Looking for a job can sometimes be stressful and tiresome. Some people want to get the job so much, they don’t really think it through. That’s when these funny or sometimes even terrifying mistakes are found. Take it as an inspiration of what should NOT be included in your CV. Enjoy!
“2001 summer Voluntary work for taking care of the elderly and vegetable people”
Candidate included a letter from his mother.
Candidate included naked picture of himself.
Hobbies: “getting drunk everynight down by the water, playing my guitar and smoking pot”
Under “job related skills” – for a web designer – “can function without additional oxygen at 24,000 feet”
A candidate listed her e-mail address as pornstardelight@*.com
One applicant for a nursing position noted that she didn’t like dealing with blood or needles.
Achievements: “Nominated for prom queen”
One resume that came across my desk stated how the individual had won a contest for building toothpick bridges in middle school.
Candidate explained a gap in employment by saying it was because he was getting over the death of his cat for three months.
Candidate explained an arrest by stating, “We stole a pig, but it was a really small pig.”
One applicant tried to make an impression by using four different fonts, three ink colors and a variety of highlighting options on her résumé”
Skills: “Able to say the ABCs backward in under five seconds.”
Experience: “Chapter president, 1887-1992.”
Languages: “Speak English and Spinach.”
Reason for leaving: “I thought the world was coming to an end.”

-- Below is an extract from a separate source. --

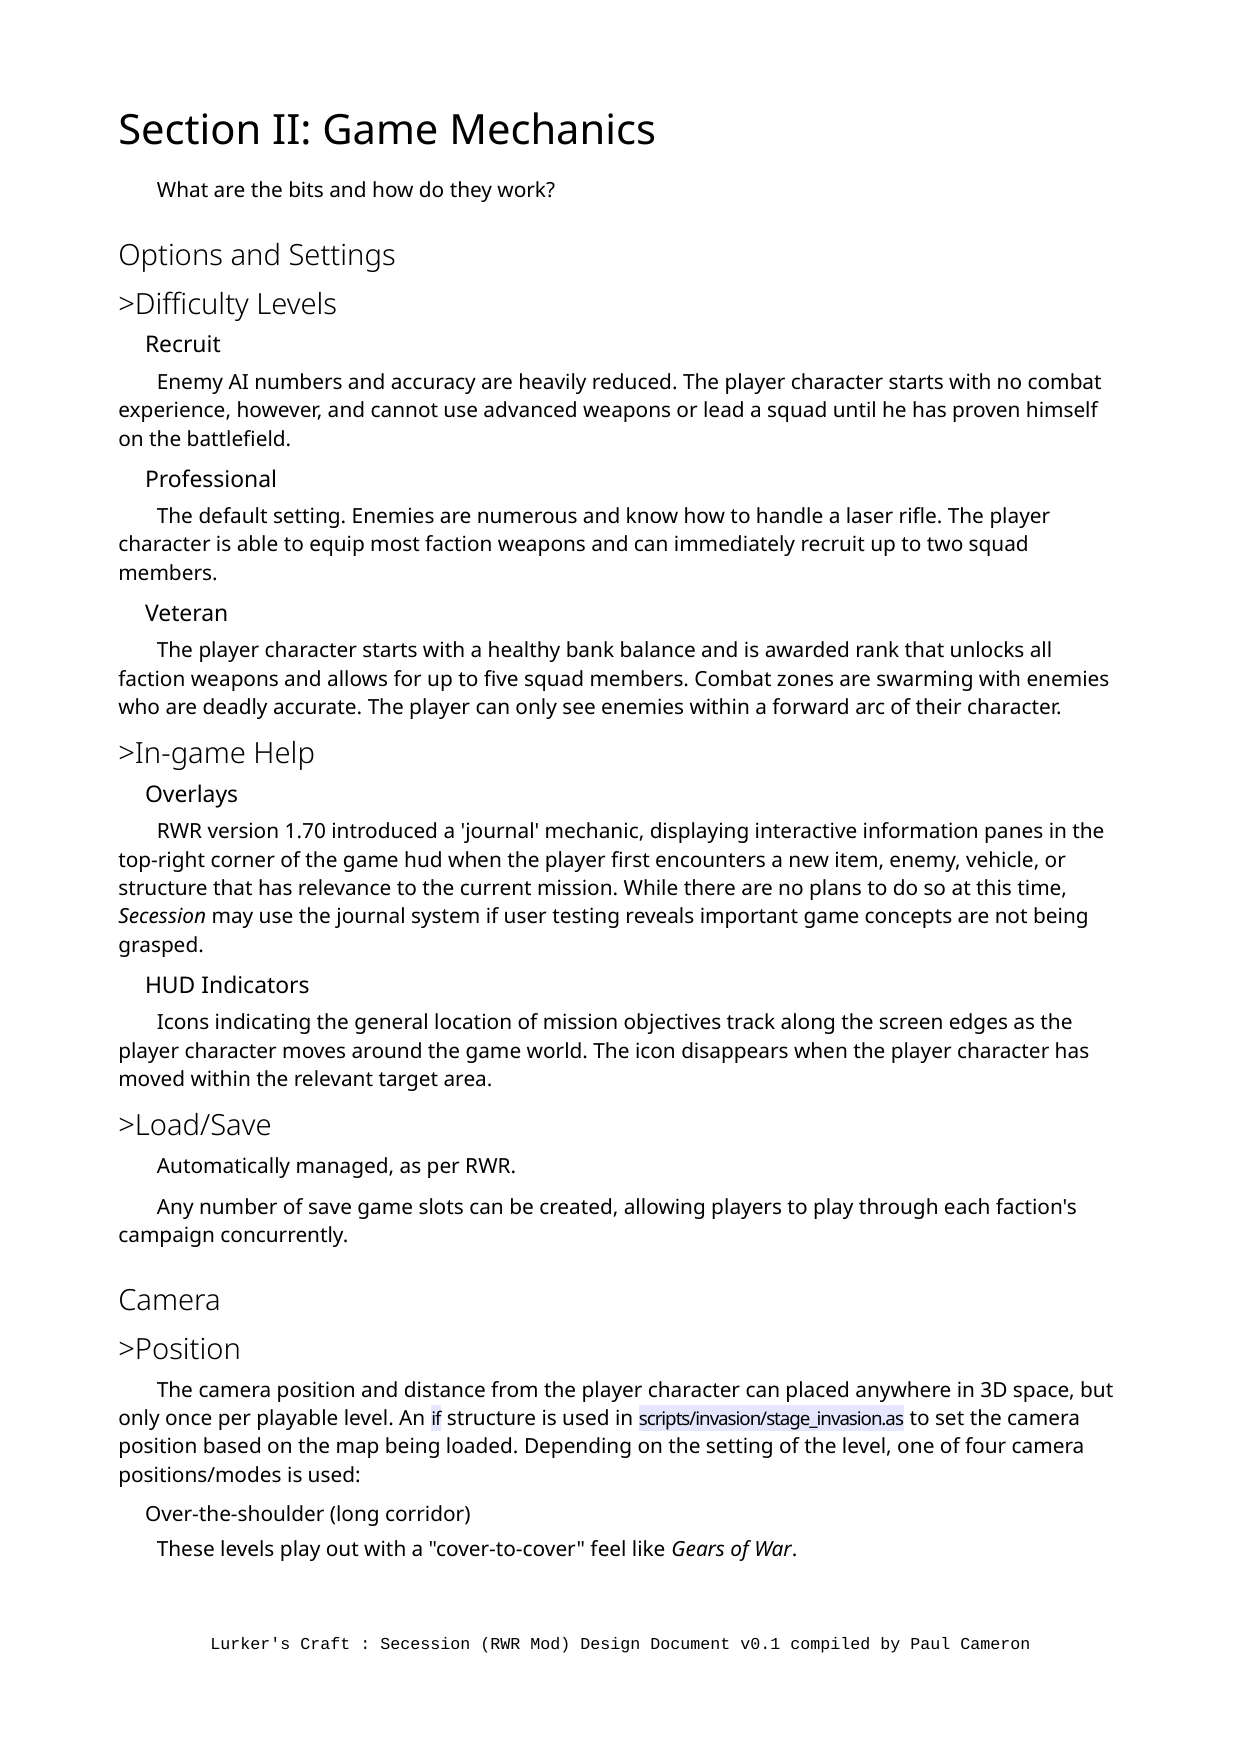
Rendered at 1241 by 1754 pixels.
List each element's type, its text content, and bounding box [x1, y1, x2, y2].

Objective: “I need money because I have bills to pay and I would like to have a life, go out partying, please my young wife with gifts, and have a menu entrée consisting of more than soup.”
References: “Bill, Tom, Eric. But I don’t know their phone numbers.”
Application: Why should an employer hire you? “I bring doughnuts on Friday.”
Reason for leaving last job: “Bounty hunting was outlawed in my state.”